High winds leave thousands without power in California
High winds returned to the Los Angeles area early on Saturday as over 100,000 homes and businesses lost power, due to fallen trees and other damage from an ongoing windstorm.
Southern California Edison said that at mid-afternoon it still had 73,600 customers affected by the outages, which were mainly concentrated along the San Gabriel Valley foothills east of Pasadena.
The area saw near hurricane force winds that caused flying debris to knock over power poles, said Edison spokesman Gil Alexander.
Unusually powerful winds first began striking the Los Angeles region on Wednesday night, in a storm that has raised concern among local fire departments about potential wildfires igniting and spreading at lightning speed.

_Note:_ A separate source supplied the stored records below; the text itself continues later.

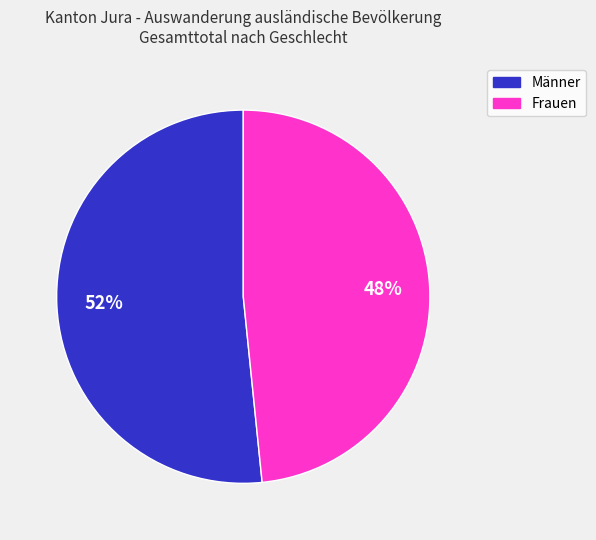

What is the ratio of the value at Frauen to the value at Männer?

0.9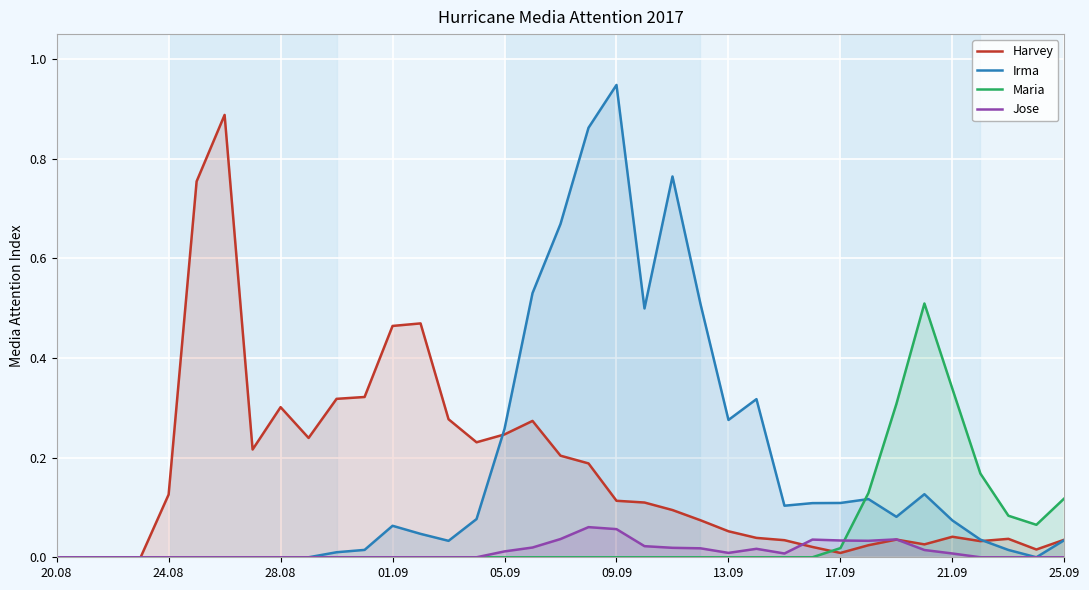

List the series in order of their peak value, highest first.

Irma, Harvey, Maria, Jose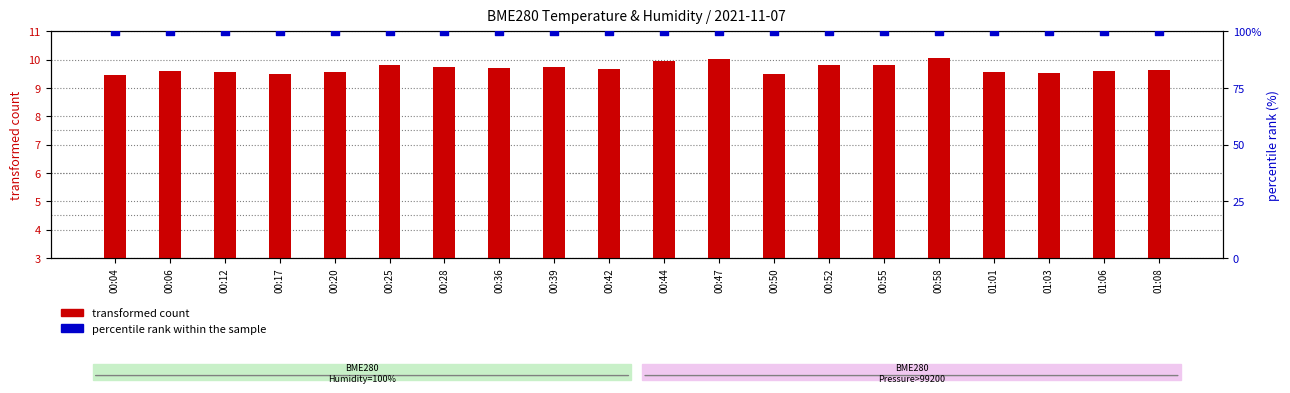

Which series has the largest Y range (max minus min)?

transformed count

By mid-morning on Saturday, wind gusts of 73 miles per hour were clocked atop a mountain near Acton, 30 miles northeast of Los Angeles, according to automated weather stations.
At other places of high elevation closer to the metropolis, wind speeds in the 35 mph to 45 mph range were more common.
The Los Angeles County Fire Department staged 290 additional firefighters to wildfire-prone areas.
The most immediate concern for officials and power providers was restoring electricity.
Early on Saturday, Southern California Edison had 103,000 homes and businesses without power in the areas it serves near Los Angeles, before it restored electricity to some of those customers, Alexander said.
Los Angeles itself was also hit by the outages, with about 17,000 customers of the Department of Water and Power still without electricity. The agency serves 1.4 million accounts.
The National Weather Service said a gentler wind pattern would develop later on Saturday, as a high pressure system builds over the region.
But the dry, seasonal gusts that have hit Southern California in recent days and are known locally as the Santa Ana winds will again develop on Monday and persist into Tuesday, the Weather Service said.